What challenges/problems have you overcome that you could attribute to knowledge gained from the CCIFP designation? Can you share a particular situation?
The CCIFP designation has given me a framework to connect job cost, cash flow, and risk to drive decisions across the field and the back office.
For example, on a large advanced manufacturing project with a project labor agreement and complex certified payroll, we were experiencing profit fade mid-project due to late change order approvals and an aggressive billing schedule from upstream parties.

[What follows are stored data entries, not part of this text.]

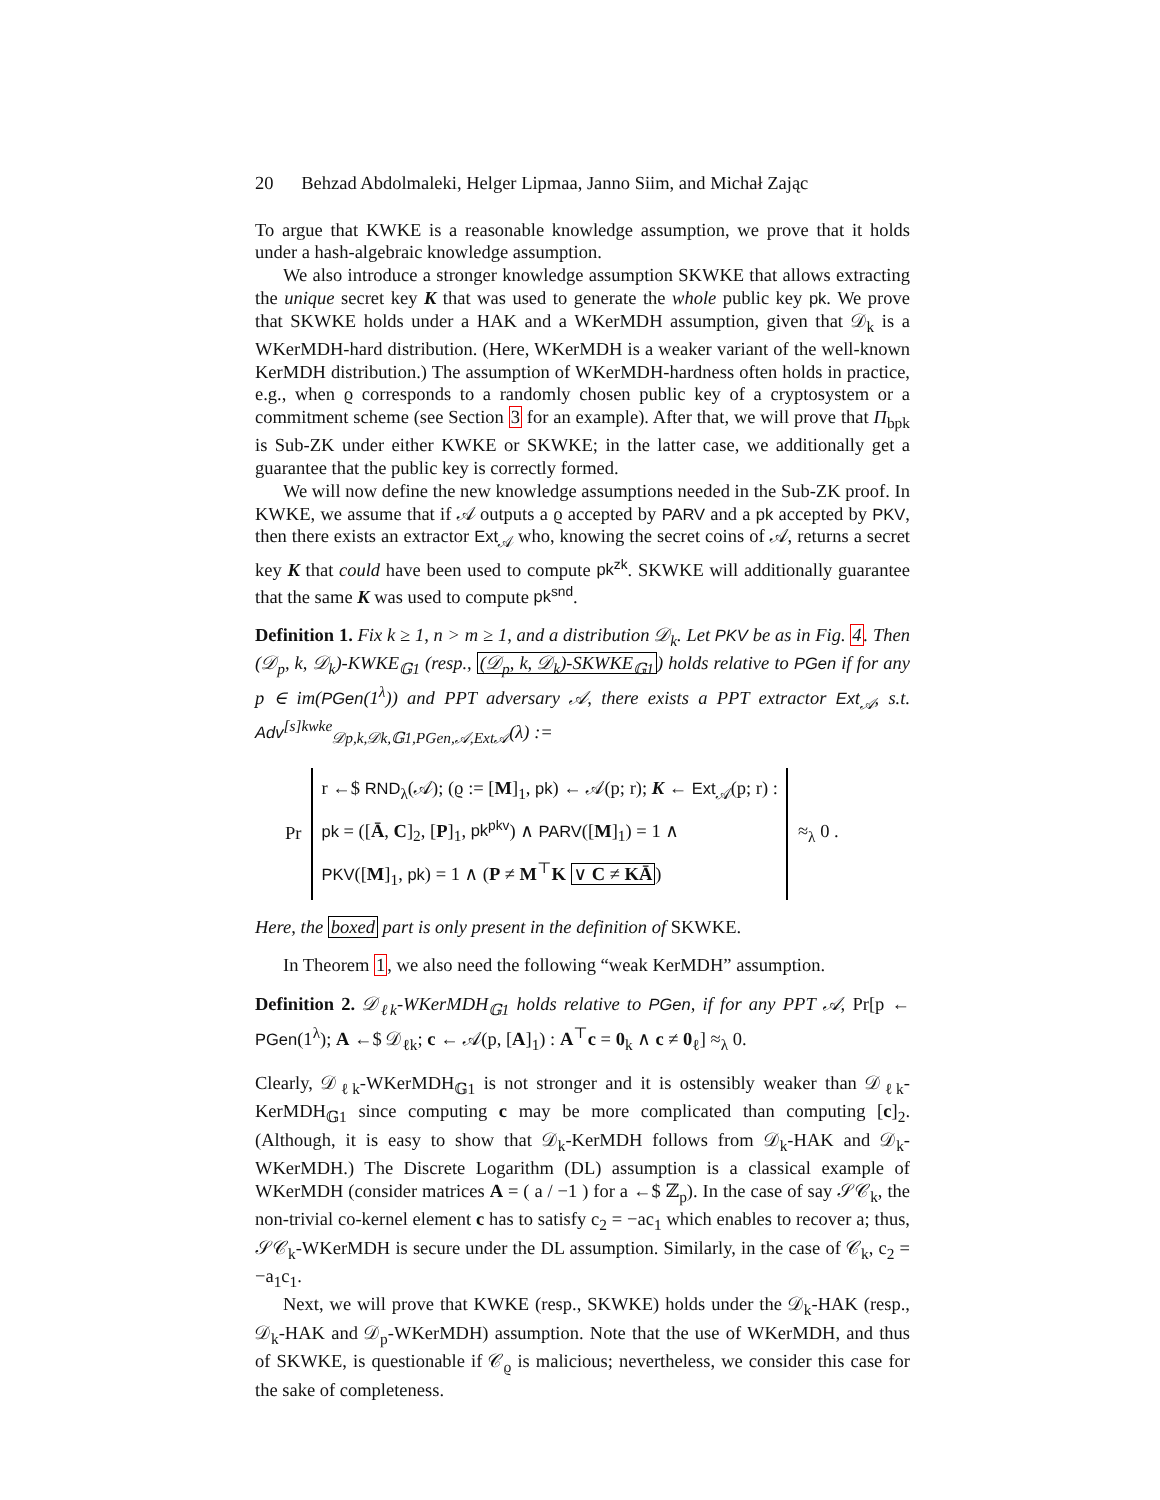20 Behzad Abdolmaleki, Helger Lipmaa, Janno Siim, and Michał Zając
To argue that KWKE is a reasonable knowledge assumption, we prove that it holds under a hash-algebraic knowledge assumption.
We also introduce a stronger knowledge assumption SKWKE that allows extracting the unique secret key K that was used to generate the whole public key pk. We prove that SKWKE holds under a HAK and a WKerMDH assumption, given that 𝒟<sub>k</sub> is a WKerMDH-hard distribution. (Here, WKerMDH is a weaker variant of the well-known KerMDH distribution.) The assumption of WKerMDH-hardness often holds in practice, e.g., when ϱ corresponds to a randomly chosen public key of a cryptosystem or a commitment scheme (see Section 3 for an example). After that, we will prove that Π<sub>bpk</sub> is Sub-ZK under either KWKE or SKWKE; in the latter case, we additionally get a guarantee that the public key is correctly formed.
We will now define the new knowledge assumptions needed in the Sub-ZK proof. In KWKE, we assume that if 𝒜 outputs a ϱ accepted by PARV and a pk accepted by PKV, then there exists an extractor Ext<sub>𝒜</sub> who, knowing the secret coins of 𝒜, returns a secret key K that could have been used to compute pk<sup>zk</sup>. SKWKE will additionally guarantee that the same K was used to compute pk<sup>snd</sup>.
Definition 1. Fix k ≥ 1, n > m ≥ 1, and a distribution 𝒟<sub>k</sub>. Let PKV be as in Fig. 4. Then (𝒟<sub>p</sub>, k, 𝒟<sub>k</sub>)-KWKE<sub>𝔾1</sub> (resp., (𝒟<sub>p</sub>, k, 𝒟<sub>k</sub>)-SKWKE<sub>𝔾1</sub>) holds relative to PGen if for any p ∈ im(PGen(1<sup>λ</sup>)) and PPT adversary 𝒜, there exists a PPT extractor Ext<sub>𝒜</sub>, s.t. Adv<sup>[s]kwke</sup><sub>𝒟p,k,𝒟k,𝔾1,PGen,𝒜,Ext𝒜</sub>(λ) :=
Pr
r ←$ RND<sub>λ</sub>(𝒜); (ϱ := [M]<sub>1</sub>, pk) ← 𝒜(p; r); K ← Ext<sub>𝒜</sub>(p; r) :
pk = ([Ā, C]<sub>2</sub>, [P]<sub>1</sub>, pk<sup>pkv</sup>) ∧ PARV([M]<sub>1</sub>) = 1 ∧
PKV([M]<sub>1</sub>, pk) = 1 ∧ (P ≠ M<sup>⊤</sup>K ∨ C ≠ KĀ)
≈<sub>λ</sub> 0 .
Here, the boxed part is only present in the definition of SKWKE.
In Theorem 1, we also need the following “weak KerMDH” assumption.
Definition 2. 𝒟<sub>ℓk</sub>-WKerMDH<sub>𝔾1</sub> holds relative to PGen, if for any PPT 𝒜, Pr[p ← PGen(1<sup>λ</sup>); A ←$ 𝒟<sub>ℓk</sub>; c ← 𝒜(p, [A]<sub>1</sub>) : A<sup>⊤</sup>c = 0<sub>k</sub> ∧ c ≠ 0<sub>ℓ</sub>] ≈<sub>λ</sub> 0.
Clearly, 𝒟<sub>ℓk</sub>-WKerMDH<sub>𝔾1</sub> is not stronger and it is ostensibly weaker than 𝒟<sub>ℓk</sub>-KerMDH<sub>𝔾1</sub> since computing c may be more complicated than computing [c]<sub>2</sub>. (Although, it is easy to show that 𝒟<sub>k</sub>-KerMDH follows from 𝒟<sub>k</sub>-HAK and 𝒟<sub>k</sub>-WKerMDH.) The Discrete Logarithm (DL) assumption is a classical example of WKerMDH (consider matrices A = ( a / −1 ) for a ←$ ℤ<sub>p</sub>). In the case of say 𝒮𝒞<sub>k</sub>, the non-trivial co-kernel element c has to satisfy c<sub>2</sub> = −ac<sub>1</sub> which enables to recover a; thus, 𝒮𝒞<sub>k</sub>-WKerMDH is secure under the DL assumption. Similarly, in the case of 𝒞<sub>k</sub>, c<sub>2</sub> = −a<sub>1</sub>c<sub>1</sub>.
Next, we will prove that KWKE (resp., SKWKE) holds under the 𝒟<sub>k</sub>-HAK (resp., 𝒟<sub>k</sub>-HAK and 𝒟<sub>p</sub>-WKerMDH) assumption. Note that the use of WKerMDH, and thus of SKWKE, is questionable if 𝒞<sub>ϱ</sub> is malicious; nevertheless, we consider this case for the sake of completeness.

Using CCIFP principles, the work-in-progress (WIP) was rebuilt to segregate contingency burn, pending change order exposure, and labor productivity by work package. This allowed us to tighten our cost-to-complete projections, front-load substantiated billings within contract terms, and set a disciplined change order escalation cadence. The result was halting the fade, recovering margin through timely pricing of scope growth, and bringing the final guaranteed maximum price reconciliation within 30 basis points of forecast.
What was the most obvious advantage you felt? Can you share any metrics/KPIs about the advantage(s) you’ve felt?
The CCIFP credential offers a truly well-rounded operating lens. The CCIFP gives me enough depth across legal, insurance, HR, finance, and operations to spot upstream risk and turn it into a downstream advantage.
Why is it important to have a CCIFP in your organization? What impact has it had for your company or team?
The CCIFP creates a common language between finance and operations. Our project managers now see WIP not as an accounting artifact but as the story of production, risk, and cash. This shift improved preconstruction handoff, change management velocity, and banking and bonding confidence.
Why would you recommend the CCIFP to another person/business?
The CCIFP is immediately actionable; it gives you tools that survive real-world constraints such as tight schedules, supply swings, union dynamics, and owner audits.
For a contractor, the difference between “good” and “great” often lives in how quickly teams turn field reality into accurate costs, timely billings, and cash in the door.
The CCIFP equips finance leaders and emerging managers to do exactly that, while elevating credibility with auditors, owners, and sureties.
Is there anything else you’d like to share about becoming a CCIFP?
The CCIFP designation is a leadership signal — the credential tells your organization and partners that your finance function speaks construction, not just debits and credits.
The credential also scales culture. In our company, we’re building a pipeline by sponsoring two more team members; the shared body of knowledge speeds up onboarding and creates continuity when projects transition.
Lastly, the CCIFP sharpens the CFO role. The CCIFP lens helps me challenge assumptions (e.g., labor productivity, stored materials strategies, retention timing) while staying solutions-oriented and aligned with operations.